WORLD / EUROPE
France sees record heat for September
Published: Sep 13, 2022 09:11 PM
A firefighter sprays water over festival-goers on the fourth and last day of the 30th edition of the musical festival Les Vieilles Charrues in Carhaix-Plouguer, western France, on July 17, 2022. France and Britain went on high alert on Monday, bracing for record temperatures from a punishing heat wave as deadly wildfires raging in parts of southwest Europe showed no sign of abating. Photo: VCG

A firefighter sprays water over festival-goers on the fourth and last day of the 30th edition of the musical festival Les Vieilles Charrues in Carhaix-Plouguer, western France, on July 17, 2022. France and Britain went on high alert on Monday, bracing for record temperatures from a punishing heat wave as deadly wildfires raging in parts of southwest Europe showed no sign of abating. Photo: VCG

France saw record temperatures for September hit the country, notably the southwest, amid a heatwave drifting up from Morocco, the Meteo-France weather service said on Monday.

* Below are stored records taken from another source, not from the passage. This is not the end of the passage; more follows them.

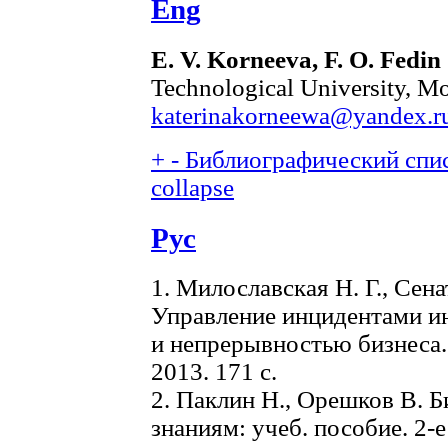
Eng
E. V. Korneeva, F. О. Fedin
Technological University, Mo
katerinakorneewa@yandex.r
+
-
Библиографический спис
collapse
Рус
1. Милославская Н. Г., Сен
Управление инцидентами и
и непрерывностью бизнеса.
2013. 171 с.
2. Паклин Н., Орешков В. Б
знаниям: учеб. пособие. 2-е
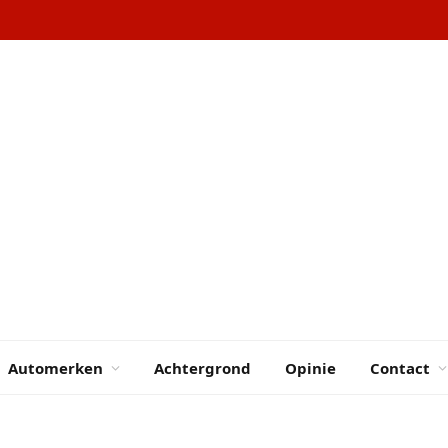
Automerken
Achtergrond
Opinie
Contact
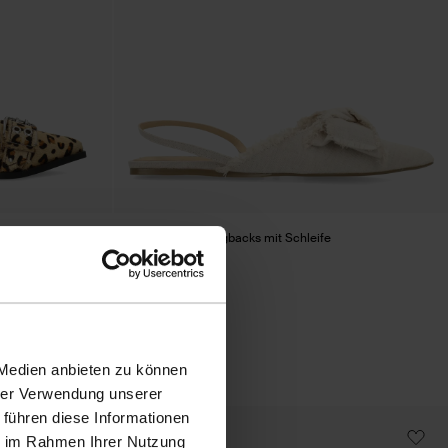
Beigefarbene Slingbacks mit Schleife
43.79
73.00
 Medien anbieten zu können
hrer Verwendung unserer
 führen diese Informationen
- 60%
ie im Rahmen Ihrer Nutzung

The thermometer hit 39.1 C at Mont-de-Marsan in the southwestern Landes department and 39 C at nearby Dax.

Regional capital Bordeaux saw 37.5 C - topping a previous September high of 37 C in 1987 - while Tarbes further south in the Pyrenees saw 37.2 C, more than a degree up on the 35.8 C seen in 1964.

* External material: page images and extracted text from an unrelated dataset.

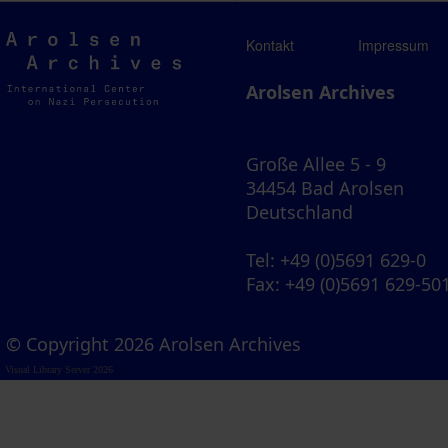
Arolsen
Kontakt
Impressum
Archives
Arolsen Archives
Große Allee 5 - 9
34454 Bad Arolsen
Deutschland
Tel
: +49 (0)5691 629-0
Fax
: +49 (0)5691 629-50
© Copyright 2026 Arolsen Archives
Visual Library Server 2026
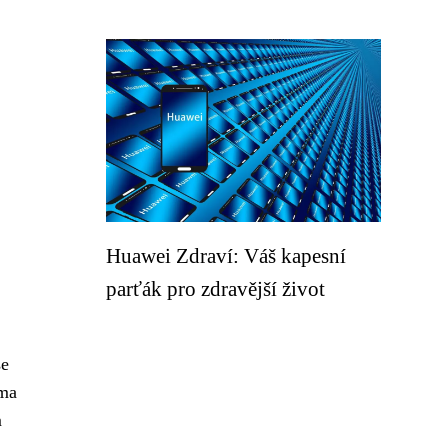
Huawei Zdraví: Váš kapesní
parťák pro zdravější život
se
rma
m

Neighboring Pau managed to beat that with a baking 38.9 C, easily surpassing the 36.3 C it had seen in 1970.

Even some 600 kilometers further north, in Nantes, temperatures were a barely less scorching 35.1 C, unheard of for the area in September.

The intense heat - coming on the back of a scorching summer which saw a series of horrific wildfires in the southwest - results from "hot air coming up from Morocco and propelled by a depression, the post-tropical cyclone Danielle, currently off the coast of Portugal," a Meteo-France forecaster told AFP.

France saw three heatwaves between June and August, the result of an air depression in the Atlantic Ocean as scientists lined up to blame the phenomenon at least partly on climate change.

This summer was France's second-hottest on record with average temperatures 2.3 degrees above the norm, a slew of large-scale wildfires which ravaged much of the southwest and widespread drought as well as several severe storms.

Another large forest fire raged Monday at Saumos on Bordeaux's western outskirts as firefighters reported the evacuation of some 200 local people as a precaution, according to French media reports. 

Forecasters said in contrast to the summer the current hot weather would not last, with a dip in temperatures starting from midweek, remaining above 30 C on Tuesday before returning to normal by the weekend.